Dataset entries: Begin
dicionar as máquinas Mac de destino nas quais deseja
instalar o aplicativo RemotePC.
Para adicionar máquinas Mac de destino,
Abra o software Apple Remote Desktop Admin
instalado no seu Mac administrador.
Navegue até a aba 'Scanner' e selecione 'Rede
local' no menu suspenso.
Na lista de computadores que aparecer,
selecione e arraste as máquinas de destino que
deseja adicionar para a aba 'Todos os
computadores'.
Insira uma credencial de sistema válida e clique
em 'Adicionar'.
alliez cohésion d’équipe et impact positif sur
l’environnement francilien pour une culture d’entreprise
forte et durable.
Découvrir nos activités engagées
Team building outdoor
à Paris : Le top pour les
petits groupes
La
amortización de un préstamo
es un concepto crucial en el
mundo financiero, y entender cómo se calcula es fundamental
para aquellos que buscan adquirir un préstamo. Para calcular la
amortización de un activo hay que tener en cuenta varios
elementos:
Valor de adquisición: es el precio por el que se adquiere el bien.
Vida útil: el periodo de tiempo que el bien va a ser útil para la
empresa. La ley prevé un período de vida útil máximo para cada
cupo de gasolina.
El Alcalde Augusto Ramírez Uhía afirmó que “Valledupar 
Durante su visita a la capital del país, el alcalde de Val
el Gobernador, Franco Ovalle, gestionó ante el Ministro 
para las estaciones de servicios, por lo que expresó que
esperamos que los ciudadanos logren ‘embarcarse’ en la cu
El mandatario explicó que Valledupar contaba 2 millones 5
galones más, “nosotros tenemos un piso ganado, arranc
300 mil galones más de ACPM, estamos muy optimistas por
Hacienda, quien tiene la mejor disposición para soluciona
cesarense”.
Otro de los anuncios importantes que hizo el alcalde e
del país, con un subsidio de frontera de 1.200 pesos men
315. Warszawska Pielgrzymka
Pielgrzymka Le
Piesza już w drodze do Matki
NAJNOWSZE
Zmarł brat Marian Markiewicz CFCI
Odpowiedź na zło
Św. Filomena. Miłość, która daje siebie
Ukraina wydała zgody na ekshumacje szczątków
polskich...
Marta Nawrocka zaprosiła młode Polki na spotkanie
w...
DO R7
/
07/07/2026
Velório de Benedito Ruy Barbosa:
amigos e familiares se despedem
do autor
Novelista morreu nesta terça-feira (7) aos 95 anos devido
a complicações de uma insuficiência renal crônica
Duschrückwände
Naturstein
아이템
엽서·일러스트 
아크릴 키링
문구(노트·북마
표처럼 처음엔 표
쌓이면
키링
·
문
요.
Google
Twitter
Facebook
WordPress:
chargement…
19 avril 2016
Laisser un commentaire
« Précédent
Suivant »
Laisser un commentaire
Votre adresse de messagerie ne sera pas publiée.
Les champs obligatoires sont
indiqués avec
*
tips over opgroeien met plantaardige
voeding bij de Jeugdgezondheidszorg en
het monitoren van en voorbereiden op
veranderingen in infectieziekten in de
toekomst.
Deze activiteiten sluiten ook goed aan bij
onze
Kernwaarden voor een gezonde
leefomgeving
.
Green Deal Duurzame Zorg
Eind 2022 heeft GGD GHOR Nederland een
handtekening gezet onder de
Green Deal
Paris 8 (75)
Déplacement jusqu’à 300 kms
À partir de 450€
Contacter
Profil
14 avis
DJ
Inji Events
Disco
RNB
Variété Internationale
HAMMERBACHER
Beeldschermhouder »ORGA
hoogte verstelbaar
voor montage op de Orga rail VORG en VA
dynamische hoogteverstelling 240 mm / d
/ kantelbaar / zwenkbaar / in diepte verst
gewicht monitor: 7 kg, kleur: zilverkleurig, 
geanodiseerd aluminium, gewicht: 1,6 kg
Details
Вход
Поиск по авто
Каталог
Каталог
Dataset entries: End
- _Exercise objective_: Return every line of the material above verbatim, in the same order.

- _Exercise solution_:
dicionar as máquinas Mac de destino nas quais deseja
instalar o aplicativo RemotePC.
Para adicionar máquinas Mac de destino,
Abra o software Apple Remote Desktop Admin
instalado no seu Mac administrador.
Navegue até a aba 'Scanner' e selecione 'Rede
local' no menu suspenso.
Na lista de computadores que aparecer,
selecione e arraste as máquinas de destino que
deseja adicionar para a aba 'Todos os
computadores'.
Insira uma credencial de sistema válida e clique
em 'Adicionar'.
alliez cohésion d’équipe et impact positif sur
l’environnement francilien pour une culture d’entreprise
forte et durable.
Découvrir nos activités engagées
Team building outdoor
à Paris : Le top pour les
petits groupes
La
amortización de un préstamo
es un concepto crucial en el
mundo financiero, y entender cómo se calcula es fundamental
para aquellos que buscan adquirir un préstamo. Para calcular la
amortización de un activo hay que tener en cuenta varios
elementos:
Valor de adquisición: es el precio por el que se adquiere el bien.
Vida útil: el periodo de tiempo que el bien va a ser útil para la
empresa. La ley prevé un período de vida útil máximo para cada
cupo de gasolina.
El Alcalde Augusto Ramírez Uhía afirmó que “Valledupar 
Durante su visita a la capital del país, el alcalde de Val
el Gobernador, Franco Ovalle, gestionó ante el Ministro 
para las estaciones de servicios, por lo que expresó que
esperamos que los ciudadanos logren ‘embarcarse’ en la cu
El mandatario explicó que Valledupar contaba 2 millones 5
galones más, “nosotros tenemos un piso ganado, arranc
300 mil galones más de ACPM, estamos muy optimistas por
Hacienda, quien tiene la mejor disposición para soluciona
cesarense”.
Otro de los anuncios importantes que hizo el alcalde e
del país, con un subsidio de frontera de 1.200 pesos men
315. Warszawska Pielgrzymka
Pielgrzymka Le
Piesza już w drodze do Matki
NAJNOWSZE
Zmarł brat Marian Markiewicz CFCI
Odpowiedź na zło
Św. Filomena. Miłość, która daje siebie
Ukraina wydała zgody na ekshumacje szczątków
polskich...
Marta Nawrocka zaprosiła młode Polki na spotkanie
w...
DO R7
/
07/07/2026
Velório de Benedito Ruy Barbosa:
amigos e familiares se despedem
do autor
Novelista morreu nesta terça-feira (7) aos 95 anos devido
a complicações de uma insuficiência renal crônica
Duschrückwände
Naturstein
아이템
엽서·일러스트 
아크릴 키링
문구(노트·북마
표처럼 처음엔 표
쌓이면
키링
·
문
요.
Google
Twitter
Facebook
WordPress:
chargement…
19 avril 2016
Laisser un commentaire
« Précédent
Suivant »
Laisser un commentaire
Votre adresse de messagerie ne sera pas publiée.
Les champs obligatoires sont
indiqués avec
*
tips over opgroeien met plantaardige
voeding bij de Jeugdgezondheidszorg en
het monitoren van en voorbereiden op
veranderingen in infectieziekten in de
toekomst.
Deze activiteiten sluiten ook goed aan bij
onze
Kernwaarden voor een gezonde
leefomgeving
.
Green Deal Duurzame Zorg
Eind 2022 heeft GGD GHOR Nederland een
handtekening gezet onder de
Green Deal
Paris 8 (75)
Déplacement jusqu’à 300 kms
À partir de 450€
Contacter
Profil
14 avis
DJ
Inji Events
Disco
RNB
Variété Internationale
HAMMERBACHER
Beeldschermhouder »ORGA
hoogte verstelbaar
voor montage op de Orga rail VORG en VA
dynamische hoogteverstelling 240 mm / d
/ kantelbaar / zwenkbaar / in diepte verst
gewicht monitor: 7 kg, kleur: zilverkleurig, 
geanodiseerd aluminium, gewicht: 1,6 kg
Details
Вход
Поиск по авто
Каталог
Каталог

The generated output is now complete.